La genèse du mouvement progressif s’est faite sur l’idée que les frontières entre les styles musicaux peuvent être abattues. Ainsi, associer les termes fusion et progressif tient plus du pléonasme que de la volonté d’être original. C’est pourtant le parti d’un jeune groupe italien qui a pour nom Profusion (contraction de prog et fusion) comme pour insister sur un glorieux atavisme. Discret auteur d’un album en 2006, Profusion va nécessairement faire parler de lui avec RewoTower, véritable offrande de rock progressif moderne.
Evitons les circonvolutions contextuelles et venons-en aux faits : de la première à la dernière seconde ce disque est une réussite totale. Il émane de RewoTower comme une évidence qui fait que les compositions s’écoutent et se réécoutent sans qu’aucune lassitude ne s’installe. Sans être un album conceptuel au sens strict du terme, certains morceaux sont séquencés en deux parties, de sorte à avoir onze titres homogènes en durée.

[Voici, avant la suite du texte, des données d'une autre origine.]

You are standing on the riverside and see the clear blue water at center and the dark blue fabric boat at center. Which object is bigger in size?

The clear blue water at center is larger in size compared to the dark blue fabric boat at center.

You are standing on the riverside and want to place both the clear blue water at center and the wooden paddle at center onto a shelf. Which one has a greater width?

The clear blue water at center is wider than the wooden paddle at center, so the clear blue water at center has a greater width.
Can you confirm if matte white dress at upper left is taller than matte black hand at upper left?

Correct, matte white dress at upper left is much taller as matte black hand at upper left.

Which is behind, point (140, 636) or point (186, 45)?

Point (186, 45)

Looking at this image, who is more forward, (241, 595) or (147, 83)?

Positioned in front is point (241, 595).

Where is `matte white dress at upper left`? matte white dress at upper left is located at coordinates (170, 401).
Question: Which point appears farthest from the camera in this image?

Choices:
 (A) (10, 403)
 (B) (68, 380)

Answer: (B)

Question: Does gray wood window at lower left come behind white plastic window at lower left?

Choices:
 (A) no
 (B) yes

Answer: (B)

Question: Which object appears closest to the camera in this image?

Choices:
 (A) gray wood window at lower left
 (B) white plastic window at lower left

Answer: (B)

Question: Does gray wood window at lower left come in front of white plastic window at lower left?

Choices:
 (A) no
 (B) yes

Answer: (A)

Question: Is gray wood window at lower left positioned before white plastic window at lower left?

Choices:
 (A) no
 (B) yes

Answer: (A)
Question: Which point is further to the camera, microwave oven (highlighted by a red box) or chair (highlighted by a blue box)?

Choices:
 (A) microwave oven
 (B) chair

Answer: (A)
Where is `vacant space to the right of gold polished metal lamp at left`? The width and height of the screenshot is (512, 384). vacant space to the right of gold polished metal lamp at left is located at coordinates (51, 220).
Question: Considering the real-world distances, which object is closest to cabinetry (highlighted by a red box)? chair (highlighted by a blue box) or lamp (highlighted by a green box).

De la fusion des genres, les italiens retiennent la chaleur latine de "So Close But Alone", la puissance du métal dans "Chuta Chani" ou l’envoutement tribal avec "Tkeshi". Le groupe emprunte beaucoup au neo prog avec l’utilisation judicieuse des claviers ("Treasure Island") et son côté technique se révèle dans des parties instrumentales toujours justes ("The Tower Part 2"). Difficile de comparer Profusion avec un groupe connu tant la singularité est forte. En cela les italiens sont à rapprocher d'un groupe comme Enchant avec un spectre musical plus large. Le premier contact se fait via "Ghost House" un titre enlevé et très rentre-dedans, dans la veine d’un ACT, et la dernière chanson "Dedalus Falling" développe un morceau dont l’énergie puise dans le rock mélodique pas si éloigné des compatriotes de DGM. Entre ces deux extrémités la folk, la pop, le rock, le jazz et le métal, le tout bercé de symphonie, seront intelligemment abordés par RewoTower.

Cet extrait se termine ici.